Do the planets have tidal effects on human beings?

In the August 2015 issue of Sky & Telescope, in my Focal Point column about astrology and my friends who cast horoscopes for pay, I wrote

They’ve learned better than to try to give me lame physics woo, such as the stuff you’ll hear about our bodies being mostly water and celestial objects raising tides within us. They’ve been well instructed that each of the millions of pebbles in your yard has a greater tidal effect on your body (water or otherwise) than Jupiter, Mars, or Venus do.

. . . and I promised to give you the math at this link. So here we go.

To keep this as simple as possible, here's the key: Tidal effects decrease as the cube of the distance from the object doing the pulling.

Plain old gravity decreases as the square of the distance. But tides are a step up in complexity. "Tidal force" is the difference in the gravitational pull that something exerts on a body's near side and far side.

So, for instance, the Moon's tidal force on the Earth is the difference between the Moon's pull on Earth's near side and its far side. The difference isn't much, considering how far away the Moon is compared to Earth's diameter. But the difference makes the oceans slosh around enough for someone by the seaside to notice. The reason it's enough to notice is because the oceans have several thousand miles of width to slosh in. Unlike a lake, or a dish of water, or your body, in which the tides are fantastically miniscule (decreasing as the inverse cube of width).

Now, what else changes as the cube of distance? The volume of any two bodies whose angular size appears the same.

For instance, picture two round stones 1 inch and 2 inches in diameter. The latter will have 8 times the volume, and hence 8 times the mass, of the former: 2 cubed. If you hold the 2-inch ball twice as far away as the 1-inch ball, they will have the same apparent angular size.

And since twice as far means one-eighth the tidal effect, the 8-times-as-massive ball twice as far away will have the same tidal effect on your head as the smaller, closer one.

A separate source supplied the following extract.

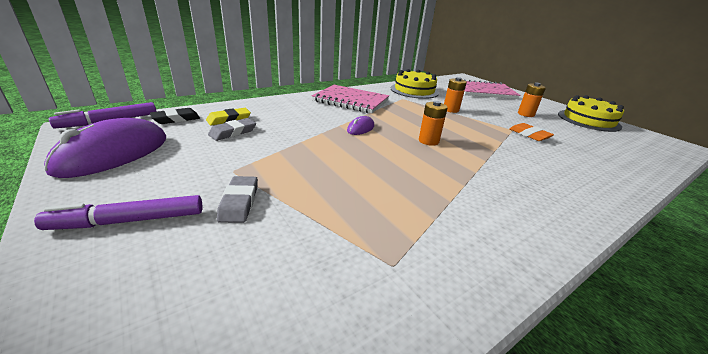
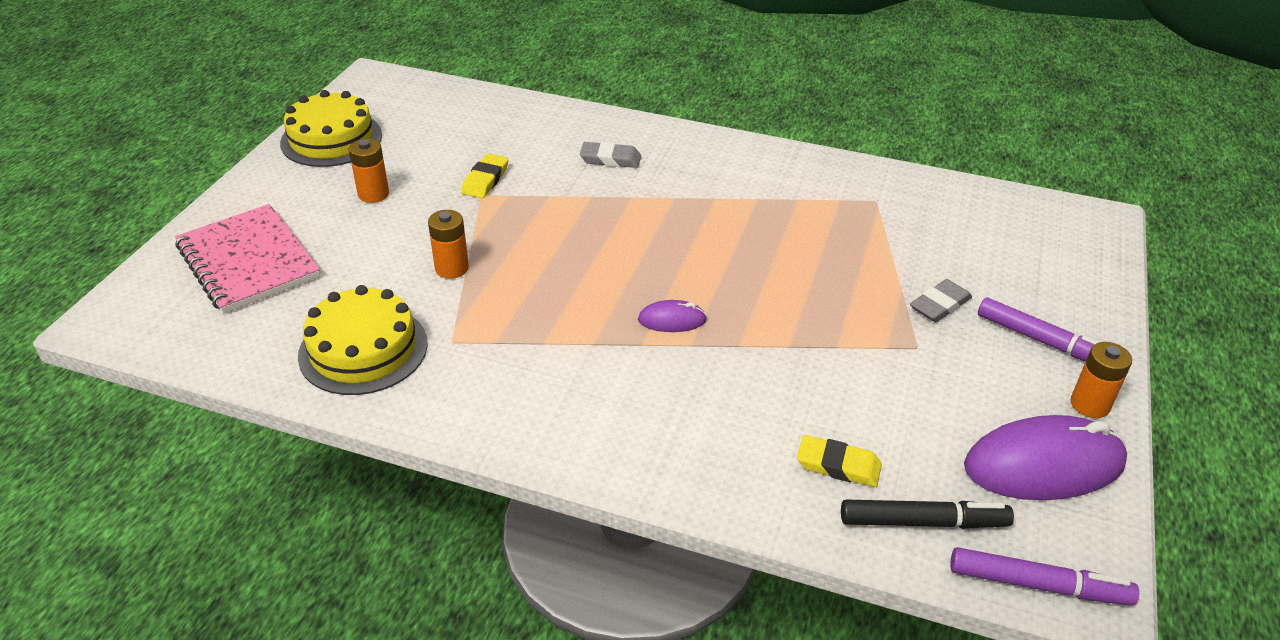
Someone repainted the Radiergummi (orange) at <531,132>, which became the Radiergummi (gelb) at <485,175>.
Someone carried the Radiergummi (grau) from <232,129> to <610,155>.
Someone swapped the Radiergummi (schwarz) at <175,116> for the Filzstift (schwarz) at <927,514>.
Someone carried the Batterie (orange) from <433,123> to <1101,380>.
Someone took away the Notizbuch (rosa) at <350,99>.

Any objects you see with the same angular diameter have the same tidal effect on you, assuming they have the same density (like rock).

An example: the Moon and Sun appear nearly the same angular diameter as seen from Earth, although the Sun is 400 times farther away. You may have read that the Sun exerts 40% of the tidal force that the Moon does. (That's why we have spring tides and neap tides depending on whether the Sun and Moon are aligned or crosswise.) If the Moon and Sun had the same density, their tidal effects would be the same. This fact alone tells you that the Sun is made of stuff that's 40% as dense as the Moon's stuff — without knowing a thing about the Sun being gaseous, or its interior compression, or anything else!

And in fact, look it up and you'll see that the Moon's average density is 3.34 grams per cubic centimeter, while the Sun's is only 1.41 grams per cc. Forty percent as much. Cool, huh?

Now let's apply this to pebbles in your yard compared to planets.

Mars, for instance, never appears wider than 25 arcseconds. It's made of rock. A pebble of rock at the back of your yard 20 meters (66 feet) away from you appears 25 arcseconds across if it's just 2.4 millimeters wide — a tenth of an inch! That's more like a large sand grain than a pebble. It exerts the same tidal force on you that Mars does.

Which is fantastically tiny in any case, in part because your body is way smaller than the ocean.

Millions of pebbles larger than that are on and under your yard. Move a single one of them, and it changes the tidal force on your body more than the moving of Mars does.

So when astrologers talk about tides linking us to the planets, they're babbling pathetic woo.